- [Work instruction] Provide only the number of lines below that contain the word "Probability".

[Dataset records]
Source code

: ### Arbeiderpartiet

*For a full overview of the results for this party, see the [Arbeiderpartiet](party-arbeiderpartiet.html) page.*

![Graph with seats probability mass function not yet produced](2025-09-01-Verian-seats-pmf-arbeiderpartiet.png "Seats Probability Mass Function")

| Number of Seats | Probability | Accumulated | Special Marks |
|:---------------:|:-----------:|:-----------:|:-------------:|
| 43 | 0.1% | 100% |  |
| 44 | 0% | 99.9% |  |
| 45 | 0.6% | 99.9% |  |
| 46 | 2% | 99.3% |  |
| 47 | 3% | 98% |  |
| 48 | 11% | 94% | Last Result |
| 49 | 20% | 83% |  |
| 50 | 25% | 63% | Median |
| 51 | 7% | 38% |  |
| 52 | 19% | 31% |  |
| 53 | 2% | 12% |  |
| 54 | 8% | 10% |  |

- [Exercise response] 2